Media proposes change of name for South Sudan

Business

By David Ochami in Juba

South Sudan's media is proclaiming independence and one newspaper has proposed a name for the nation, three days into voting at the historic separation vote.

And the military band is test running an English seven-stanza song expected to be adopted as the National Anthem while the proposed Coat of Arms and National Flag are flying in many sections of Juba.

The proposed anthem was created from submissions and entries made by South Sudanese in South Sudan and the Diaspora. However, some Southerners are questioning its length.

The proposed flag resembles the Kenyan one when inverted and without the shield and spears in the middle. South Sudanese flag has an additional blue triangle from the left side of the rectangular cloth pointing to its centre with a yellow star.

The Daily Citizen published by veteran South Sudan leader Joseph Lagu says that the new nation should be called the Nile Republic.

This, it says, would be to recognise the most important geographical feature on earth running through this territory and discard any connection with the phrase Sudan because it is, inherently racist with a bad memory trigger.

Longest river

The editor argues that the Nile, which is the world’s longest river, cuts through the South Sudan and its name should be adopted by the new republic so as to inspire international imagination for a new nation.
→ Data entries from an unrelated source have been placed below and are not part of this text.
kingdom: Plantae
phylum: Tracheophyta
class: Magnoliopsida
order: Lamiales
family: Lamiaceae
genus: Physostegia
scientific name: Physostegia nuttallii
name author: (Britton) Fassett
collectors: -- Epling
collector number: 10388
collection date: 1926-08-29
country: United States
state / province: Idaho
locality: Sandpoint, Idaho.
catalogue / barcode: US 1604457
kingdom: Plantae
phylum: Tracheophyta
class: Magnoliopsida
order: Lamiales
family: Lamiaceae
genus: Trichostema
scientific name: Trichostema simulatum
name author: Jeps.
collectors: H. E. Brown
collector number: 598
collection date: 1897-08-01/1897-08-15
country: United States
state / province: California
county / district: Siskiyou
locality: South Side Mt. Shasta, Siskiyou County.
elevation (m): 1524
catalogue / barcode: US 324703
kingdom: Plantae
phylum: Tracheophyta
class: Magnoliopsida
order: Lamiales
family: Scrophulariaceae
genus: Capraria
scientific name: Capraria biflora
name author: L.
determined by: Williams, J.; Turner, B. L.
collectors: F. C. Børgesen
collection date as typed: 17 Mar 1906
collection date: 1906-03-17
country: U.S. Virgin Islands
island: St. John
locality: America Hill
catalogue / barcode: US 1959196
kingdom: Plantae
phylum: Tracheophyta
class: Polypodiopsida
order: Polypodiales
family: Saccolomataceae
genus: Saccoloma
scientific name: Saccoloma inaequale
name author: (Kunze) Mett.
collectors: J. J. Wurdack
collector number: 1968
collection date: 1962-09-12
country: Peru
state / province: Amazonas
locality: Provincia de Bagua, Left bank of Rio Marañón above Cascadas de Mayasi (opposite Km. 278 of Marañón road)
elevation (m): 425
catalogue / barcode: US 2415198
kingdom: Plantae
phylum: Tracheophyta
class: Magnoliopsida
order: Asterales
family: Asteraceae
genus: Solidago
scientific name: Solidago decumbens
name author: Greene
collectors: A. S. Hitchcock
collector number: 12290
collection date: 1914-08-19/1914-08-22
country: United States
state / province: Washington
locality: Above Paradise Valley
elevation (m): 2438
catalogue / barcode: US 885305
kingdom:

"The obvious nation for us to claim as free, proud and dignified Africans is Nile Republic," the report says and adds that the phrase Sudan, though referring to the Land of the Black people has, historically been a euphemism for domination of Africans by Arabs.

It says the new country should adopt a tag introduced by the "very Arabs who colonised us."

The local media is welcoming new statehood but cautioned that euphoria should not lead to post colonial misrule and mismanagement.

A report in the bi-weekly pro-separation, The Independent, alleges in its current issue that a radical Islamist group in Khartoum says the National Congress Party of President Omar Hassan al Bashir should impose Islamic law across North and South Sudan and the ongoing referendum should never have been allowed to take place.

Khartoum Monitor claims in its Tuesday issue that a Ugandan soldier and North Sudan soldiers have been arrested in Juba, with four boxes of 700 AK 47 bullets and concludes that the result of this vote "will be the creation of the world’s newest country on July 9, 2011 and South Sudan is on the "cusp of history."